For instance, where Tanzanians talk of Bongo, Angolans of Kizomba, it is difficult to put a distinction in Uganda in an era washed out by the allure of Afrobeat and dancehall imitations.
Dan Atuhaire, nevertheless, says Ugandans adopted mabanga enough in recordings even if they appeared to have fallen short in the creative juice department.
“When Emperor Orlando says ‘Mike Ezra Wezinire’ in Piga Makofi or Chameleone says ‘Cherrie Cafe nawe bagambe’ in Effuga Bbi, it stops at being a simple mention. No superlatives to hype them,” Atuhaire, a music reviewer and curator, says, adding, “When Bobi Wine tells tales about Kirumira (Akalimu), or Emperor Orlando sings about Habib Kagimu, Shem Semambo (Si Nsonga), or Bebe Cool’s praise of Elvis Sekyanzi and Charlie Lubega (Awete), you would have to scratch your head to figure out why they are being praised.”
Kenya rumba YouTuber James Angana says compared to Congolese, music in other parts of the region is transient and too inconsistent to hit the right spots in the heart.
Mabanga earns its place
The creativity aspect is where the boat leaks the most for Ugandans. The Congolese had long recognised the place of revellers in their rumba.
The creation of the sebene in the 1940s after acoustic guitar was introduced by a community of sailors and dockworkers from Sierra Leone, Dahomey (now Benin) and Ghana in the 1920s and 1930s. The sebene was how the locals heard the dockers say seventh chords when barking out ‘seven’ to signal the musical changes in the solo section.
First, the Congolese perfected that bridge, making it longer on stage to allow for extended dancing. Then they brought in the game changer in animators or “atalaku” as they call it. Atalakus are rappers who step up to rally the revellers into a frenzy by shouting whatever they felt would rouse the audience or vixens to dance more.

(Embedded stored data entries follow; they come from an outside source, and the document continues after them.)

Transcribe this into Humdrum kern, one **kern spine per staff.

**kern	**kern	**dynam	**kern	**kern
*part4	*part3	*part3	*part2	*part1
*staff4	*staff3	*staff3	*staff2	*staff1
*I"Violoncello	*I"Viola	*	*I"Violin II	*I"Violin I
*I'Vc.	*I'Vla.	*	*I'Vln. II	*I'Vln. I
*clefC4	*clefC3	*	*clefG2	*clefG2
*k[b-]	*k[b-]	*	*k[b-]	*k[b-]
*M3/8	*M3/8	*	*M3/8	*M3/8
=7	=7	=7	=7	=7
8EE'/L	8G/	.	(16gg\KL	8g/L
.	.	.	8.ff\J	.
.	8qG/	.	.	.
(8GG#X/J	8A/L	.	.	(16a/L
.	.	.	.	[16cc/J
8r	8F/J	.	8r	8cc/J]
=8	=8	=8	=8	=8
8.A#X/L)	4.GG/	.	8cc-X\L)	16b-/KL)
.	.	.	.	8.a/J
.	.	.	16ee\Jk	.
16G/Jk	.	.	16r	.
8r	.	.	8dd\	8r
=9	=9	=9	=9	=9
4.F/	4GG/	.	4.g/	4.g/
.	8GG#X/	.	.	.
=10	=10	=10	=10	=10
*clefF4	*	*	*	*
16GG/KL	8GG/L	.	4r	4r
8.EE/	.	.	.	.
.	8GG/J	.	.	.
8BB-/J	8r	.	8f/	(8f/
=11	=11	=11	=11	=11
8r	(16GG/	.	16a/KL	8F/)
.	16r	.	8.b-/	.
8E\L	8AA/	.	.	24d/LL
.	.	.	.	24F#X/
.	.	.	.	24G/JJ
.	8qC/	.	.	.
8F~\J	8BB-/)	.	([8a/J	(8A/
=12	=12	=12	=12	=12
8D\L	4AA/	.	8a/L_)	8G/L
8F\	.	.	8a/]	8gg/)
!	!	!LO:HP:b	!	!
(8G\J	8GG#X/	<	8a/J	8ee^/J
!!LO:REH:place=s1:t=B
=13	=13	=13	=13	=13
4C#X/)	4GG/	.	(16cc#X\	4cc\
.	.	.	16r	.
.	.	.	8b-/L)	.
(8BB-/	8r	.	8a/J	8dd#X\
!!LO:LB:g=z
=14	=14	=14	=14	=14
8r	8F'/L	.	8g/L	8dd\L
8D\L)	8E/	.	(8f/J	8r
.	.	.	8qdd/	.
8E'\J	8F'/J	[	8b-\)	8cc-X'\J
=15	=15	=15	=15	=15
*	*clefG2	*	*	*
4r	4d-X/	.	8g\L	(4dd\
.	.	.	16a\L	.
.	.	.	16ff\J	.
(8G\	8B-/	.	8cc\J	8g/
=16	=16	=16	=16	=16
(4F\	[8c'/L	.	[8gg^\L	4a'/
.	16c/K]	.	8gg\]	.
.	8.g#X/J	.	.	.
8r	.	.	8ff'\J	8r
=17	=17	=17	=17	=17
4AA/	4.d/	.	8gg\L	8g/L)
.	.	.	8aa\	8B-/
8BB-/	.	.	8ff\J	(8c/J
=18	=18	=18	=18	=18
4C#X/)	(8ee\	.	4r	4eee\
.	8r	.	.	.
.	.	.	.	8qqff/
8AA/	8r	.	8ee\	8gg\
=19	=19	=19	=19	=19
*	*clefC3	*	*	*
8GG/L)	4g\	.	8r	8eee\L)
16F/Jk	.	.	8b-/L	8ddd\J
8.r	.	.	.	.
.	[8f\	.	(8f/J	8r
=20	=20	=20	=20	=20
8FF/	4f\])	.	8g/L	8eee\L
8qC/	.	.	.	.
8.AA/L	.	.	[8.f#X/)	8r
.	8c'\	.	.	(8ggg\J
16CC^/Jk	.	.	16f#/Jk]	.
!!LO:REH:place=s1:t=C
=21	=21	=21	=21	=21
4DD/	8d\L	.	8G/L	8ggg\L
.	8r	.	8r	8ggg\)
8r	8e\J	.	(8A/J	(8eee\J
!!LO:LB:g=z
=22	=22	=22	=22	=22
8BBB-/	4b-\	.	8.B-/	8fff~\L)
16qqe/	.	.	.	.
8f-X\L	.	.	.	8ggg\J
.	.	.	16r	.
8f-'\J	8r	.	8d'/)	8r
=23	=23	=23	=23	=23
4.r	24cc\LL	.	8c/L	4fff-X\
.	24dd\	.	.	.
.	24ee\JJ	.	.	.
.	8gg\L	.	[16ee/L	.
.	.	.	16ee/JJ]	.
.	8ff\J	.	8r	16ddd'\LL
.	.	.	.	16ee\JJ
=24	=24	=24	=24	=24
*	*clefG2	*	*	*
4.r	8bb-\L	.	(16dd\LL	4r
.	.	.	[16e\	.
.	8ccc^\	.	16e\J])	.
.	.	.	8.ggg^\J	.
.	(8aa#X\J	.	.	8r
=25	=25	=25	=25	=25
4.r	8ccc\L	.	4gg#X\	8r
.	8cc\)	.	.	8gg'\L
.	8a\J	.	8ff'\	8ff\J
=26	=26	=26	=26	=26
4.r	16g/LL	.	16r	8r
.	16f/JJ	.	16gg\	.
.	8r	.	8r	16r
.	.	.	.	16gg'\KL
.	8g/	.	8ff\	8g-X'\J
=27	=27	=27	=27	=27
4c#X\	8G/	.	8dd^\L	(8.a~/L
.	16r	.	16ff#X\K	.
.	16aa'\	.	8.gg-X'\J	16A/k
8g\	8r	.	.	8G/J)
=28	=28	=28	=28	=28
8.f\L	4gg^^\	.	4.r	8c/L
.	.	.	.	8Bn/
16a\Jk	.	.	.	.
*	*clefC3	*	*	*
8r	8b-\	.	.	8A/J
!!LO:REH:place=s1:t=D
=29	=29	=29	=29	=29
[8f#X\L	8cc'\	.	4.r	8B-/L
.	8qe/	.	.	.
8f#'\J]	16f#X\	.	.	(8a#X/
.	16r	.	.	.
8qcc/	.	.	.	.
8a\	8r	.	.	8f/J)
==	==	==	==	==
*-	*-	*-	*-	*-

While recording a new piece with West Indian rhythms à la Kassav and Zouk Machine, Pepe Kalle found himself having to fill a gap of minutes to complete his album. Norbert Mbu-Mputu, a Congolese journalist, writer and researcher in anthropology and sociology, says Pepe Kalle came up with the brilliant idea of filling it with guitars and instruments played loudly and non-stop, accompanied by shouts from the atalaku, in a song, Po Moun Pak Bougé.
Djouna Mumbafu, then a young atalaku freshly recruited into Empire Bakuba, says he was away when they sent for him. He created the chants for the sebene.
Pepe Kalle’s improvisation created a grand place for atalaku in Soukous, propelling them to the forefront of the stage. It is their chants that make the dance steps change, certainly assisted by the instrumentalists.
In as much as the atalakus would rouse a stone Buddha into a dance, their flattery could seduce the toughest miser into fingering their wallet. Every man loves glory.
The mabanga of the animators then began to be monetised, to be sold, to be bought. People in search of fame and surface glory oil the animators.
Tough ask
Kampala-based Congolese deejay, musician and producer Danny Maombi, aka DJ Nach Mao, thinks mabanga would not fit in the Ugandan “reggaeton kidandali” the way it fits in rumba and sebene.
“It’s a lifestyle in Congo and rich people know that it’s a way of getting famous,” he says, adding, “It will take some time to make this a common thing in Uganda.”
The practice of mabanga may have risen to such prominence due to financial need rather than musical creativity, wrote The Guardian-UK, but in Kinshasa, throwing stones today has become part of the very fabric of recorded and live music.
Even then, the Congolese continue to show that creativity pays but what do the rest of the musicians show in the same regard beyond money from concerts in an era where recordings hardly bring in the money due to piracy and digital platforms?
It’s a startling ask that lays bare the missed opportunities.